**About this task**
Write out each line of the listing below word for word, keeping every number and symbol unchanged.
━━ Records supplied
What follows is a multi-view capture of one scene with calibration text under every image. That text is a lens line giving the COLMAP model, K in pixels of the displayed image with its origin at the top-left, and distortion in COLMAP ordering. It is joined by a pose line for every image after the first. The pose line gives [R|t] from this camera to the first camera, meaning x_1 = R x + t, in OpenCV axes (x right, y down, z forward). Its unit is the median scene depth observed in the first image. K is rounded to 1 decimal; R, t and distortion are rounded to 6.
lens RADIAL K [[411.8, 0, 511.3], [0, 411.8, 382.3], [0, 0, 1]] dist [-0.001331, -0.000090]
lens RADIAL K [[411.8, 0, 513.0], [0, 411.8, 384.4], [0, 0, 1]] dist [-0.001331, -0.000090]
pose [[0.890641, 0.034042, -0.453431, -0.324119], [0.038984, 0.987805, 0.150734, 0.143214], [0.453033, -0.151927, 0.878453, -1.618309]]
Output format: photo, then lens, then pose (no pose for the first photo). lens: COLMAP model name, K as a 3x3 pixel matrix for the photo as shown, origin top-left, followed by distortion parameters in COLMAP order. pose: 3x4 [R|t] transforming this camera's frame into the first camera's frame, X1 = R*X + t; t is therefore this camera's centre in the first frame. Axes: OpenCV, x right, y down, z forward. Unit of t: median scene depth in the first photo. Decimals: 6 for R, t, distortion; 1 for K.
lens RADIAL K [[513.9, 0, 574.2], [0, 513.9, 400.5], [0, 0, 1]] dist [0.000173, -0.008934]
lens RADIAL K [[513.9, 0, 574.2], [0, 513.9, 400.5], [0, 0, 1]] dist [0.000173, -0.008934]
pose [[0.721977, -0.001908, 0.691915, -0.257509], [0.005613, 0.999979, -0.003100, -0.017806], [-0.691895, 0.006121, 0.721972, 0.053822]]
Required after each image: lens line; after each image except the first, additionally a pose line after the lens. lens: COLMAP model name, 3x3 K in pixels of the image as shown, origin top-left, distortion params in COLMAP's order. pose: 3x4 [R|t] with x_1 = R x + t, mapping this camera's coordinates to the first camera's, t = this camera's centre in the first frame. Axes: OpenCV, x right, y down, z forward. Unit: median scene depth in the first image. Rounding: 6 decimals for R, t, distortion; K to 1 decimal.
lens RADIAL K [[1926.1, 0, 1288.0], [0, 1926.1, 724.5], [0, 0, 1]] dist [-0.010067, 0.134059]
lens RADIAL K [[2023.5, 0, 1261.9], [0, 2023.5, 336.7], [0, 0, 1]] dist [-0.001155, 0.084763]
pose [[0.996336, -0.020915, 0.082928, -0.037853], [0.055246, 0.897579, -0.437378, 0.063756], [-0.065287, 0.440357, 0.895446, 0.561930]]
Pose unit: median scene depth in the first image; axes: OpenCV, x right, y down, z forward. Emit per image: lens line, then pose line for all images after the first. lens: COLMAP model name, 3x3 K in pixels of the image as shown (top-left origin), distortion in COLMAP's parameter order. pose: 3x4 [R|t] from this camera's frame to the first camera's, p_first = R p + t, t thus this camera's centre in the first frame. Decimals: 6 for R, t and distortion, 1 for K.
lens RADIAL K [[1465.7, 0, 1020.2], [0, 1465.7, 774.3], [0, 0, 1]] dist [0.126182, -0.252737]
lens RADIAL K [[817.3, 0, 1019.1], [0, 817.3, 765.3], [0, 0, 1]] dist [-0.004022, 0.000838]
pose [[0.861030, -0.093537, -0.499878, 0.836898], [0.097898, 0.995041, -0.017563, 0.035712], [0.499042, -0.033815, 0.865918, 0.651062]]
━━━━
**Solution for this task**
What follows is a multi-view capture of one scene with calibration text under every image. That text is a lens line giving the COLMAP model, K in pixels of the displayed image with its origin at the top-left, and distortion in COLMAP ordering. It is joined by a pose line for every image after the first. The pose line gives [R|t] from this camera to the first camera, meaning x_1 = R x + t, in OpenCV axes (x right, y down, z forward). Its unit is the median scene depth observed in the first image. K is rounded to 1 decimal; R, t and distortion are rounded to 6.
lens RADIAL K [[411.8, 0, 511.3], [0, 411.8, 382.3], [0, 0, 1]] dist [-0.001331, -0.000090]
lens RADIAL K [[411.8, 0, 513.0], [0, 411.8, 384.4], [0, 0, 1]] dist [-0.001331, -0.000090]
pose [[0.890641, 0.034042, -0.453431, -0.324119], [0.038984, 0.987805, 0.150734, 0.143214], [0.453033, -0.151927, 0.878453, -1.618309]]
Output format: photo, then lens, then pose (no pose for the first photo). lens: COLMAP model name, K as a 3x3 pixel matrix for the photo as shown, origin top-left, followed by distortion parameters in COLMAP order. pose: 3x4 [R|t] transforming this camera's frame into the first camera's frame, X1 = R*X + t; t is therefore this camera's centre in the first frame. Axes: OpenCV, x right, y down, z forward. Unit of t: median scene depth in the first photo. Decimals: 6 for R, t, distortion; 1 for K.
lens RADIAL K [[513.9, 0, 574.2], [0, 513.9, 400.5], [0, 0, 1]] dist [0.000173, -0.008934]
lens RADIAL K [[513.9, 0, 574.2], [0, 513.9, 400.5], [0, 0, 1]] dist [0.000173, -0.008934]
pose [[0.721977, -0.001908, 0.691915, -0.257509], [0.005613, 0.999979, -0.003100, -0.017806], [-0.691895, 0.006121, 0.721972, 0.053822]]
Required after each image: lens line; after each image except the first, additionally a pose line after the lens. lens: COLMAP model name, 3x3 K in pixels of the image as shown, origin top-left, distortion params in COLMAP's order. pose: 3x4 [R|t] with x_1 = R x + t, mapping this camera's coordinates to the first camera's, t = this camera's centre in the first frame. Axes: OpenCV, x right, y down, z forward. Unit: median scene depth in the first image. Rounding: 6 decimals for R, t, distortion; K to 1 decimal.
lens RADIAL K [[1926.1, 0, 1288.0], [0, 1926.1, 724.5], [0, 0, 1]] dist [-0.010067, 0.134059]
lens RADIAL K [[2023.5, 0, 1261.9], [0, 2023.5, 336.7], [0, 0, 1]] dist [-0.001155, 0.084763]
pose [[0.996336, -0.020915, 0.082928, -0.037853], [0.055246, 0.897579, -0.437378, 0.063756], [-0.065287, 0.440357, 0.895446, 0.561930]]
Pose unit: median scene depth in the first image; axes: OpenCV, x right, y down, z forward. Emit per image: lens line, then pose line for all images after the first. lens: COLMAP model name, 3x3 K in pixels of the image as shown (top-left origin), distortion in COLMAP's parameter order. pose: 3x4 [R|t] from this camera's frame to the first camera's, p_first = R p + t, t thus this camera's centre in the first frame. Decimals: 6 for R, t and distortion, 1 for K.
lens RADIAL K [[1465.7, 0, 1020.2], [0, 1465.7, 774.3], [0, 0, 1]] dist [0.126182, -0.252737]
lens RADIAL K [[817.3, 0, 1019.1], [0, 817.3, 765.3], [0, 0, 1]] dist [-0.004022, 0.000838]
pose [[0.861030, -0.093537, -0.499878, 0.836898], [0.097898, 0.995041, -0.017563, 0.035712], [0.499042, -0.033815, 0.865918, 0.651062]]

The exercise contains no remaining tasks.